The changes are intended to make it easier for people to bike to work by increasing the amount of long-term parking that businesses must provide, especially in areas like downtown Santa Rosa.
The new rules have been in the works since 2007, when the city began drawing plans to direct development downtown in anticipation of the arrival of the SMART train.
Currently, the number of bike parking spaces at new developments is pegged to the number of vehicle parking spaces, usually 5 to 10 percent. But that wasn’t working in places like downtown, where no vehicle parking spaces are required. Instead, property owners pay into the city’s parking district.
“Basically, we don’t get new bicycle parking with new non-residential developments downtown,” said city planner Erin Morris.
And in places outside downtown, often the types of bike parking provided by businesses aren’t the right mix of spaces, Morris said.
“The current regulations provide a lot of short-term bike parking spaces that aren’t necessarily being used and don’t provide the more secure, long-term bicycle parking spaces desired by bike commuters,” Morris said.
So instead of just bike racks, future businesses or those that want to expand their buildings by more than 10 percent will have the added expense of providing long-term parking facilities. Such features could include an enclosed space for bikes or bike lockers.
For example, a 55,000-square-foot downtown building mixing office and retail currently doesn’t have to provide any bike parking. Under the new rules, it would need to provide one space for every 5,000 square feet. The makes 11 bike parking spaces, including a mixture of short- and long-term spaces.

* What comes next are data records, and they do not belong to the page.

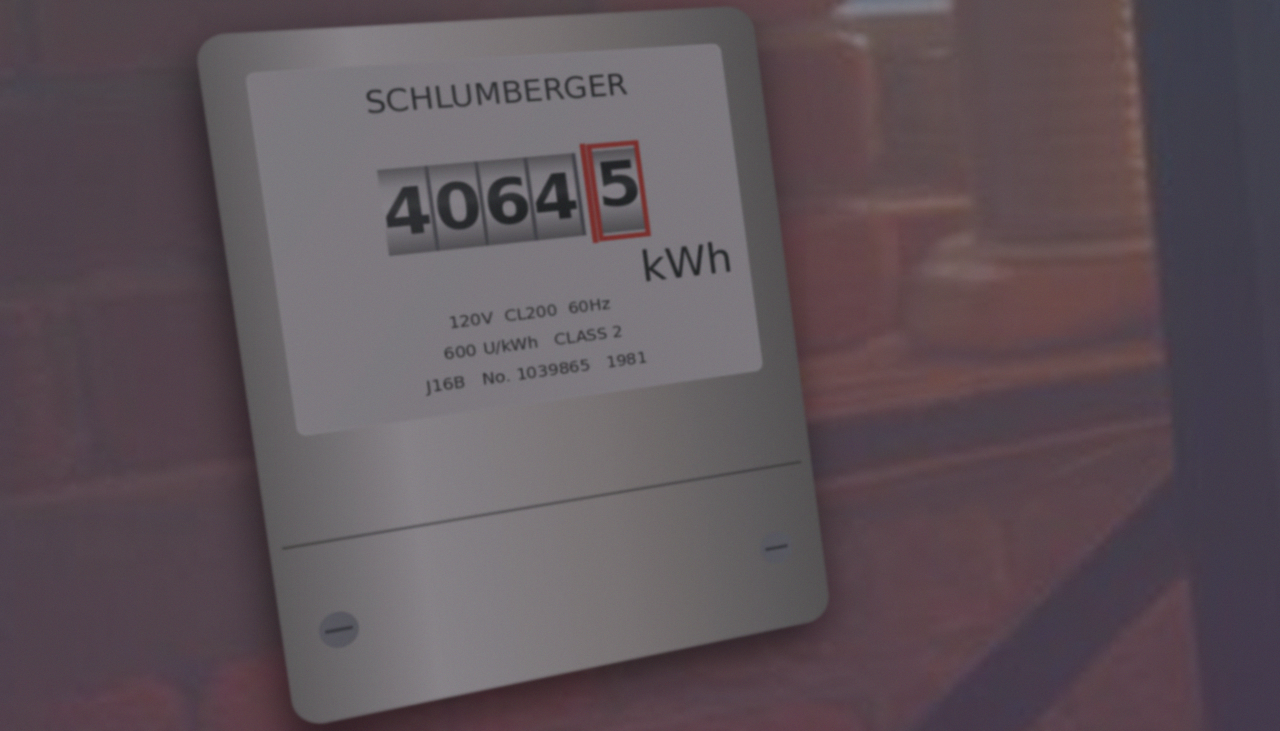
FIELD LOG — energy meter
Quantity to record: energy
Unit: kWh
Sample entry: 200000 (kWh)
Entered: 4064.5 (kWh)
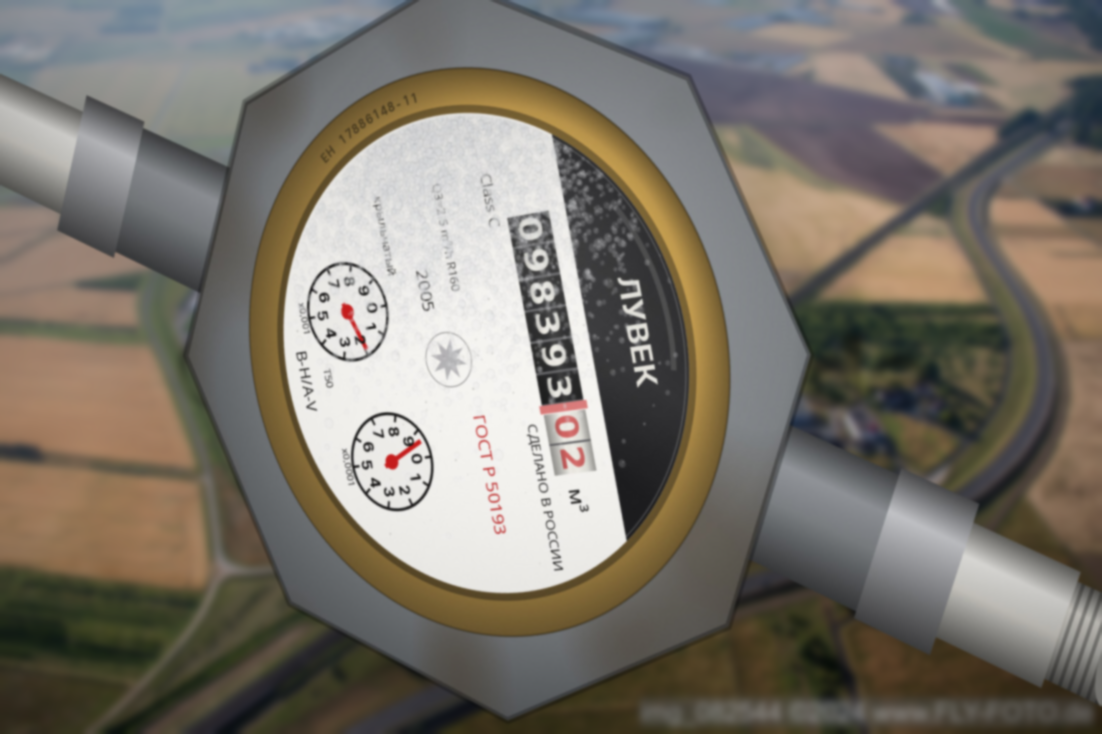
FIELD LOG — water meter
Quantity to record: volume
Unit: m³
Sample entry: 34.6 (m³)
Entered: 98393.0219 (m³)
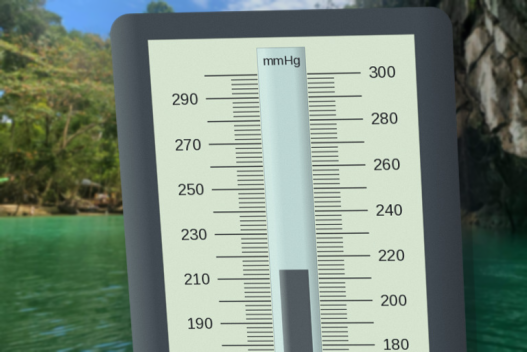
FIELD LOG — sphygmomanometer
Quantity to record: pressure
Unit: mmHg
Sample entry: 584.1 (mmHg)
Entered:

In other cases, however, there are no changes to the number of bike parking spaces needed, and in other cases they go down, according to a staff report.
A 75,000-square-foot research and development facility currently would have to provide 25 short-term spaces for bikes, or 10 percent of the 250 vehicle spaces required. The new rules, however, require just 13 spaces, or one space per 6,000 square feet. However, the new rules require at least four of those spaces to be long-term.
The rules also address the requirements for showers. Retailers with under 100,000 square feet of space are currently exempt from providing showers and changing rooms for workers. But that number drops to 50,000 square feet under the new rules, which will result in more businesses falling under the requirement.
The proposed changes grew out of amendments to the city’s Bicycle and Pedestrian Master Plan, which the council highlighted as a priority earlier this year. They passed the Planning Commission in August with little fanfare.
The city reached out to a few members of the real estate and development community and found little opposition to the rules, Morris said.